Ao invés disso, os aggregates devem assumir esse papel, de Facade ou Façade (como o padrão do GoF), orquestrando a interação entre os objetos de domínio pertencentes à ele e com isso reduzindo o acoplamento entre os use cases e as entities.

Você já fez tudo isso, tem seus aggregates e repositories bem definidos e continua sentindo a necessidade de fazer um use case chamar o outro?

Eu sei exatamente onde estamos indo. Existem duas situações onde isso pode acontecer!

A primeira é quando existem casos de uso levemente diferentes, por exemplo:

  • Criar conteúdo
  • Copiar conteúdo
  • Importar conteúdo

Repare que todos eles de fato criam um conteúdo em um curso, a diferença é que copiar conteúdo criar um conteúdo a partir de dados de um conteúdo existente e importar conteúdo cria um conteúdo com base em um arquivo externo, provelmente uma planilha exportada de outro sistema.

Nesses casos é como se existisse um Decorator ao redor do caso de uso principal, imagine, é o mesmo comportamento, a diferença é que em copiar a origem é um conteúdo já existente, ou seja, é como se um use case incorporasse o outro. No caso do importar é a mesma coisa, a diferença é que vamos percorrer uma lista e chamar o use case de criar conteúdo tantas vezes quanto for necessário.

Não vejo problemas em fazer um use case chamar o outro nessas situações, simplesmente não faz sentido copiar a maior parte de um use case em outro apenas para mudar a forma como ele é utilizado.

No entanto, existem duas ressalvas. A primeira é, tome cuidado com a quebra do SRP, ou Single Resposibility Principle. Se você começar a mudar o use case principal por demandas introduzidas por outros use cases isso pode trazer muita fragilidade, quebrando os outros use cases dependentes, e complexidade adicional para o use case principal, por isso avalie se copiar e seguir caminhos diferentes não é a melhor opção.
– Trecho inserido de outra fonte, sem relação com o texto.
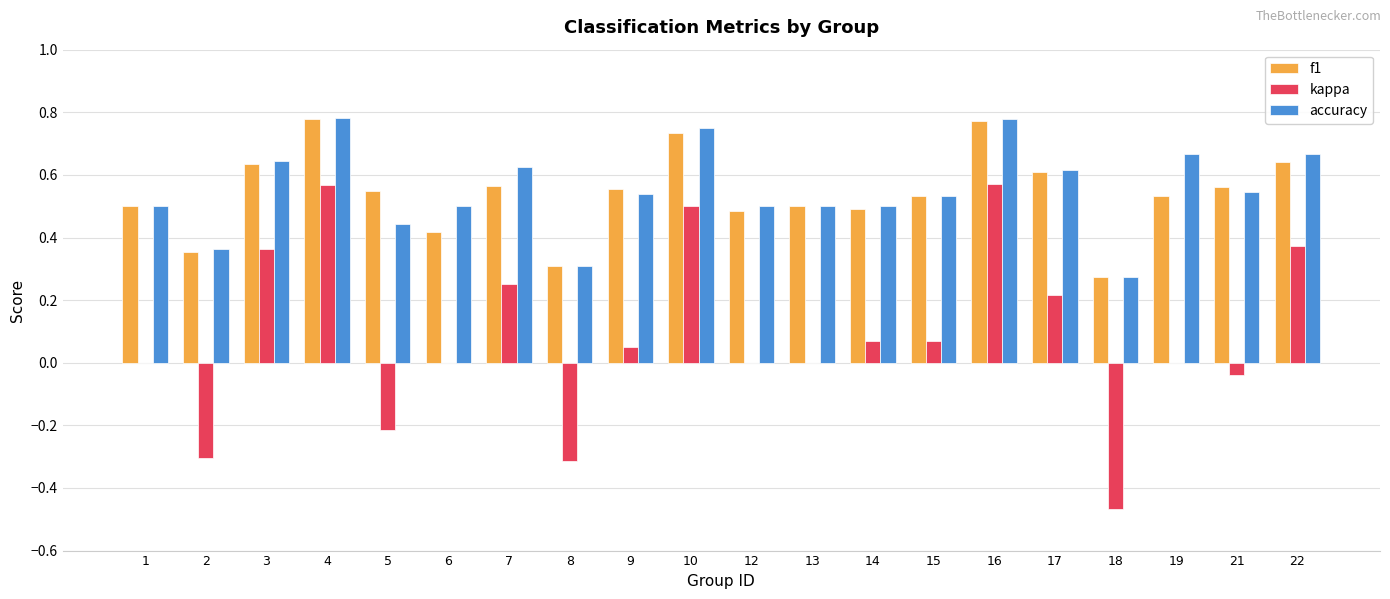

How many f1 values are between 0 and 1?

20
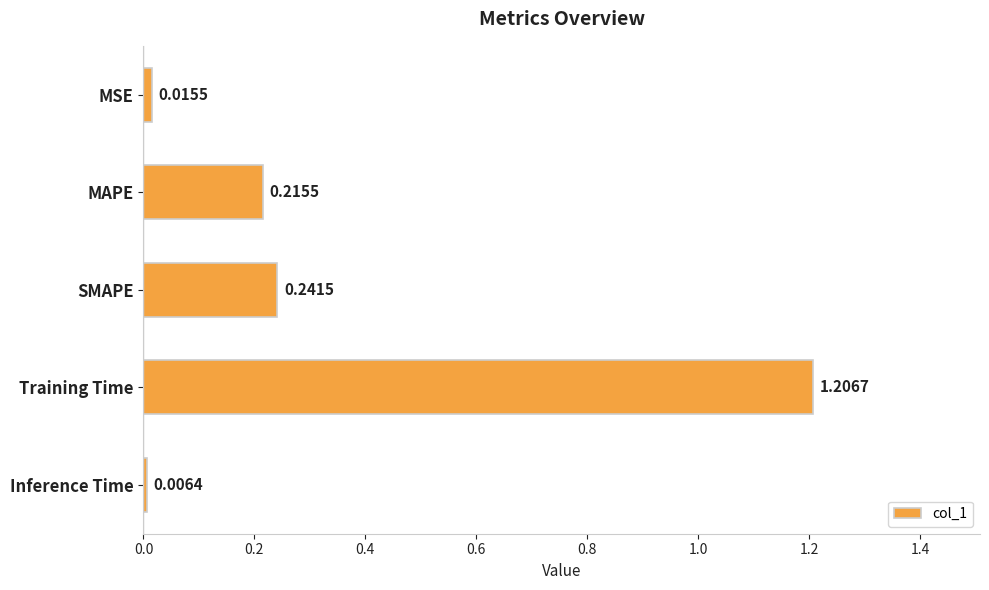

List the labels in order of value, smallest first.

Inference Time, MSE, MAPE, SMAPE, Training Time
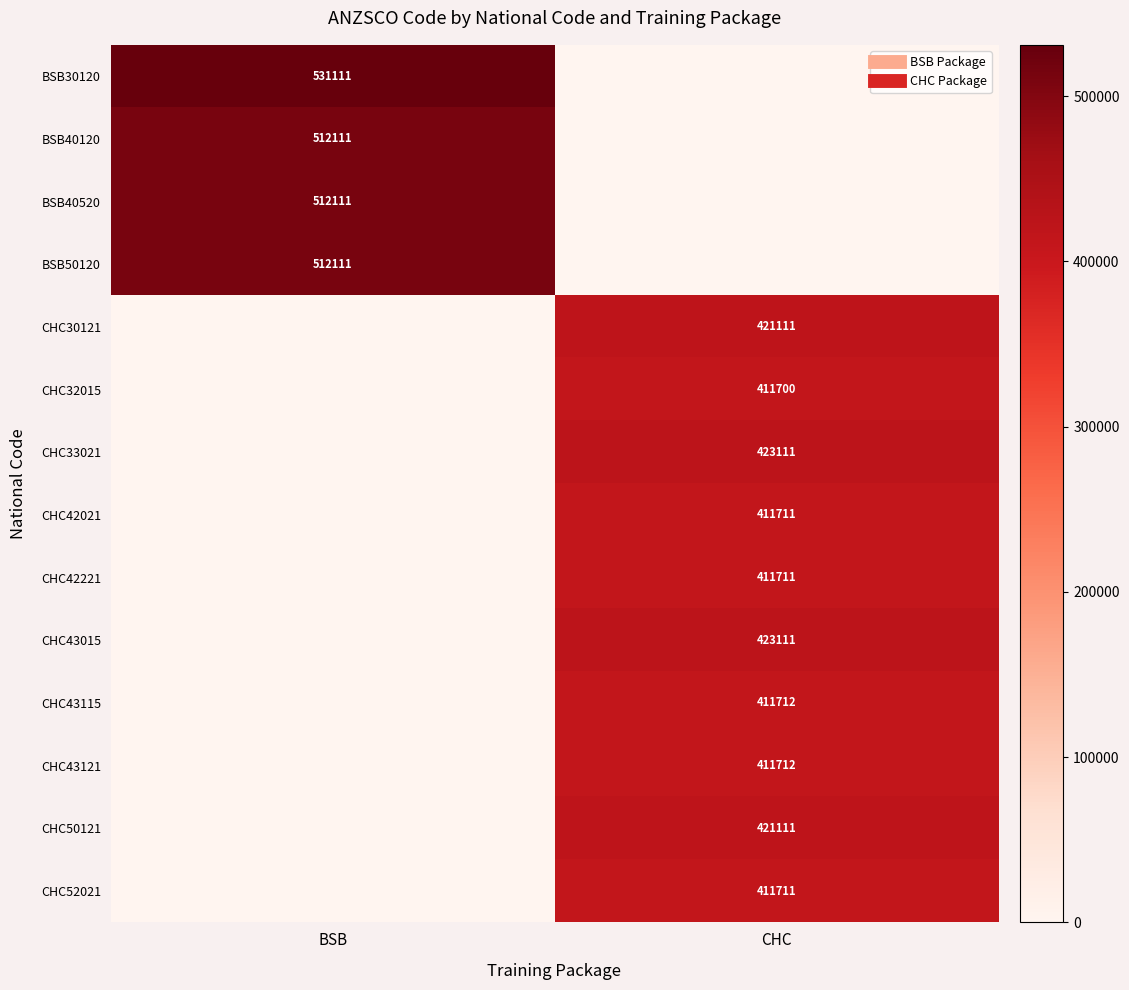

Is it true that CHC43015 equals 0 at BSB?

True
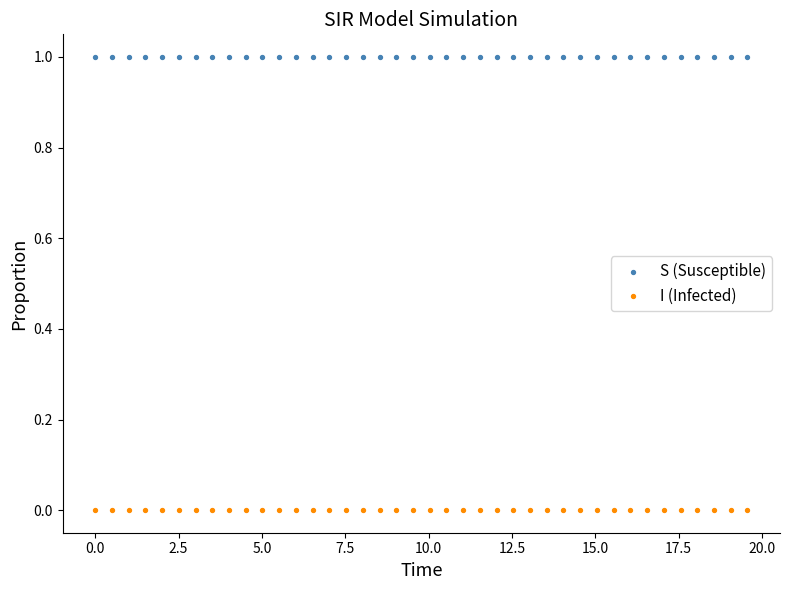

Which series contains the highest Y value?

S (Susceptible)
A segunda ressalva tem relação com resiliência, estabilidade e performance. Imagina chamar o use case importar conteúdo com uma lista de 100 mil conteúdos. Pode não ser o caso, mas se for talvez seja melhor investir em padrões como um Command Handler, jogando as solicitações em uma fila e consumindo aos poucos, conforme a disponibilidade de recursos.


Utilize eventos de domínio

Por fim, e se esse outro use case fizesse parte de uma transação de longa duração, por exemplo, ao finalizar uma corrida é necessário processar o pagamento, depois emitir uma nota fiscal, enviar um email com o comprovante para o cliente, solicitar a avaliação da corrida e assim por diante.

Talvez esses use cases estejam até mesmo em bounded contexts diferentes e utilizar eventos vai proporcionar um acoplamento mais baixo, além de uma relação mais resiliente entre eles.

Por exemplo, caso o bounded context, que normalmente é um bom ponto de divisão de microservices, responsável pela comunicação esteja fora do ar, quando ele voltar vai processar as mensagens pendentes e enviar o comprovante ao cliente.

Isso contribui principalmente para aumentar a escalabilidade, independência e resiliência da sua arquitetura.


Conclusão

Nesse ponto você já entendeu que tem várias opções antes de fazer um use case simplesmente chamar o outro. A partir daqui, a decisão é sua.

Lembre-se que os autores escrevem livros que são reflexo do seu ponto de vista, das suas próprias experiências e não são leis ou regras que você está deixando de cumprir.

A sua realidade será diferente e a responsabilidade por cada decisão será sempre sua, então aprenda a colocar na balança os prós e contras de cada uma delas.

Quer fazer um use case chamar o outro, excelente, coloque na balança o que você ganha e o que você perde e como lidar com isso ao longo do tempo.